Wanita dalam baju zirah

27.9K 2.6K 156
                                    

Tadi malam eke ketidoran wkwkkwkw. Maapin yak. 🤧

👑



Halamara menatap kejauhan dimana ratusan ribu prajurit berbaris dengan tombak dan pedang teracung. Panji-panji Negeri Barat berkibar. Simbolnya mendatangkan gentar. Baju zirah dan tameng memantulkan cahaya matahari yang membakar ubun-ubun.

Ini adalah musim dingin di timur, tapi rupanya peperangan membawa serta badai panas dari barat yang siap membakar mereka semua.

Halamara menelan ludah. Ia dan rakyatnya datang untuk dihabisi. Dan masalahnya mereka tak memiliki tempat untuk bersembunyi.

Setelah Sang Kaisar mengirim pasukan dari Akhlas, Negeri Kranny kehilangan lebih dari setengah prajurit miliknya. Dan setengah lagi dari sisa itu adalah prajurit yang terluka parah dan tak mampu untuk ikut berperang kembali.

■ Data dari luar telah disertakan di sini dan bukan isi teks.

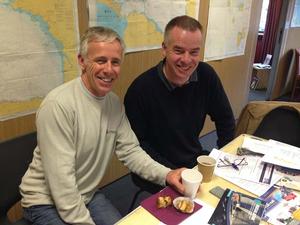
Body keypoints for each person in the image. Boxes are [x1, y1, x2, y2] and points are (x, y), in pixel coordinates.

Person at [19, 26, 185, 225]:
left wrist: (167, 174)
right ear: (82, 61)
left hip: (86, 194)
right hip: (45, 201)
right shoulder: (58, 105)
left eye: (115, 62)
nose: (109, 69)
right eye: (100, 60)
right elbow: (62, 185)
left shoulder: (113, 103)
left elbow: (131, 151)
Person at [124, 15, 235, 191]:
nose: (186, 60)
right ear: (164, 49)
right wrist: (171, 173)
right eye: (178, 51)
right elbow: (139, 145)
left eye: (194, 52)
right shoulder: (140, 90)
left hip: (192, 161)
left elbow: (225, 119)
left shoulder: (206, 75)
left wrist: (225, 159)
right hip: (156, 169)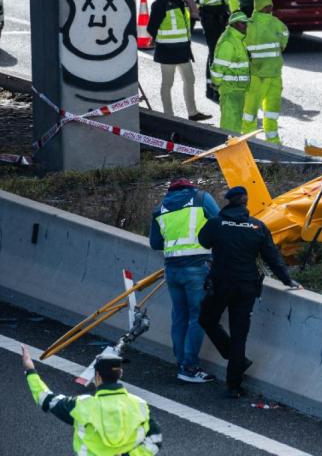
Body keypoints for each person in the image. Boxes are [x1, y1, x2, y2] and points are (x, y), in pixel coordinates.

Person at [198, 186, 302, 398]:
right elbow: (272, 258)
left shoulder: (217, 223)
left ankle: (231, 354)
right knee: (239, 335)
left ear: (228, 202)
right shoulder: (258, 227)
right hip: (246, 287)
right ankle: (234, 385)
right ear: (245, 204)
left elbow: (203, 241)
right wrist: (287, 280)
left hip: (220, 284)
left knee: (207, 320)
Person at [22, 347, 163, 455]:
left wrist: (30, 370)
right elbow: (155, 440)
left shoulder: (81, 405)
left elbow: (45, 398)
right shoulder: (140, 405)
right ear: (120, 374)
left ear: (97, 377)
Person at [149, 177, 220, 383]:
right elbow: (220, 222)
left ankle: (181, 362)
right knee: (197, 317)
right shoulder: (201, 198)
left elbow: (155, 243)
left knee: (179, 316)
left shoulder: (160, 207)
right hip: (197, 267)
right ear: (190, 187)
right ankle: (189, 367)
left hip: (172, 269)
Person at [147, 0, 210, 122]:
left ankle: (192, 113)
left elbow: (193, 16)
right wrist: (160, 41)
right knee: (167, 84)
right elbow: (151, 28)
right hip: (167, 52)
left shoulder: (182, 1)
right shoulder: (160, 4)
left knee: (190, 79)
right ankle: (169, 116)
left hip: (182, 50)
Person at [241, 0, 289, 144]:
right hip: (273, 75)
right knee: (271, 112)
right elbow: (283, 43)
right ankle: (272, 141)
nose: (270, 8)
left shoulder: (248, 25)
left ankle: (249, 141)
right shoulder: (278, 24)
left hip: (257, 76)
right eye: (268, 6)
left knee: (251, 112)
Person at [190, 0, 237, 102]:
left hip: (221, 16)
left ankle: (217, 86)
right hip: (210, 17)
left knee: (221, 52)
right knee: (215, 52)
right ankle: (211, 89)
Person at [211, 12, 251, 132]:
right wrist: (217, 83)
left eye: (246, 23)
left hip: (238, 90)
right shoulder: (229, 42)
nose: (246, 26)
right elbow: (219, 67)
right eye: (243, 23)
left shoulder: (238, 38)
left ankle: (233, 150)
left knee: (236, 125)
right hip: (230, 90)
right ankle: (227, 150)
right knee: (229, 127)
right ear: (234, 24)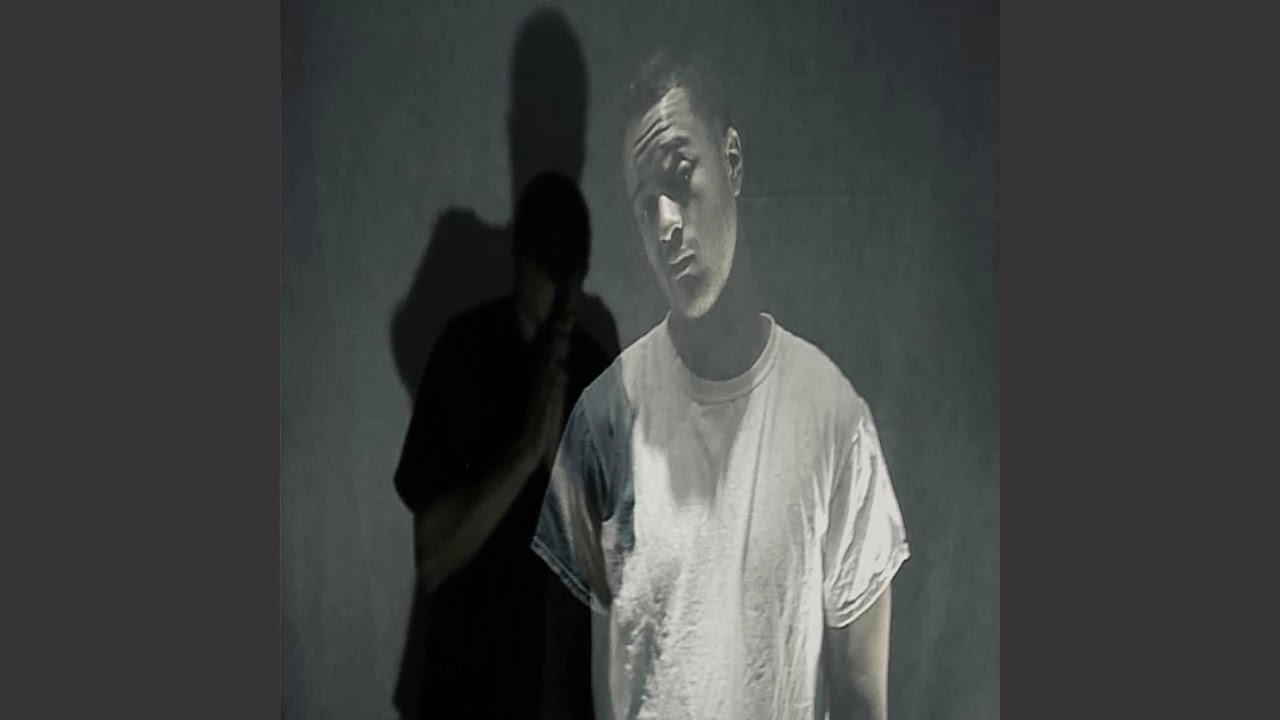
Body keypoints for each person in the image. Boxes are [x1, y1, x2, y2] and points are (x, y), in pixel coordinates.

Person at [532, 49, 911, 720]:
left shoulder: (832, 419)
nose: (666, 223)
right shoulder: (603, 421)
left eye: (680, 176)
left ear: (731, 163)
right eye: (644, 205)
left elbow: (862, 702)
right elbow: (562, 691)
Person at [393, 171, 604, 719]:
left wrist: (559, 466)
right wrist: (527, 452)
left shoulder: (597, 370)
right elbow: (433, 556)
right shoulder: (464, 352)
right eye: (548, 265)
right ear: (519, 258)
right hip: (463, 696)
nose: (561, 289)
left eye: (572, 270)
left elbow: (613, 575)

Benteng merah mereka telah ditembus. Dan kini prajurit Sang Kaisar tengah menuju istana timur. Hanya padang rumput dekat gununglah yang membatasi pasukan Negeri Barat dan istana. Dan setiap detiknya mereka semakin mendekat. Tinggal menunggu aba-aba dari Panglima Besar tertinggi Negeri Barat, maka ratusan ribu pasukan itu akan siap menggempur.


Jika tak segera melakukan sesuatu, Halamara tahu bahwa pasukan mereka yang kalah jumlah serta kekuatan, pasti tertembus dan tembok kota akan hancur dalam sekejap.

Kekuataan Negeri Barat bukan hanya sebuah legenda, tapi kini menjelma menjadi malaikat maut di hadapan Halamara.

Suara derap kuda mendekat tak membuat Halamara menoleh. Ia tahu telah melakukan sebuah tindakan gegabah dengan berdiri di garda terdepan pertempuran maha dahsyat ini. Namun, Sang Putri tak memiliki pilihan.

Ayahnya sudah tak bisa bangun dari pembaringan. Sedangkan saudaranya menjadi pecundang yang memilih kabur daripada menghadapi konsekuensi dari tindakan bejatnya.

Halamara menjadi satu-satunya yang tersisa. Tameng untuk ayahanda dan rakyatnya yang sudah menderita. Halamara tak bisa membiarkan negeri mereka masuk dalam kitab sejarah sebagai negeri kecil yang dipimpin pecundang dan ditumpas begitu saja.

"Tuan Putri, Yang Mulia tak harusnya berada di sini."


Mata hijau wanita itu berpendar dari balik helm besinya. Angin terasa berusaha membakar kulitnya. "Lalu aku harus berada di mana, Panglima?"

"Tuan Putri bisa menemani Yang Mulia Raja. Di istana."

"Maksudmu bersembunyi sementara kalian di sini dibantai sampai habis?"

"Tuan Putri ...."

"Aku yang tersisa dari Kranny, Panglima. Akulah kesempatan terakhir kalian untuk menghentikan peperangan tanpa kemungkinan menang ini."

"Apa maksud Yang Mulia?"

Halamara melepas helmnya, menyerahkan pada Sang Panglima yang menatapnya kebingungan juga takut. "Cukup tunggu perintahku."

"Yang Mulia ...."

Halamara tak menunggu kalimat Sang Panglima berakhir. Ia merebut panji dari tangan salah satu prajurit yang mengiringinya tadi. Lalu gadis itu memacu kudanya, memasuki medan tempur yang terbentang. Rambut merah Sang Putri tergerai, sewarna dengan bendera di tangan kirinya berkibar menembus angin.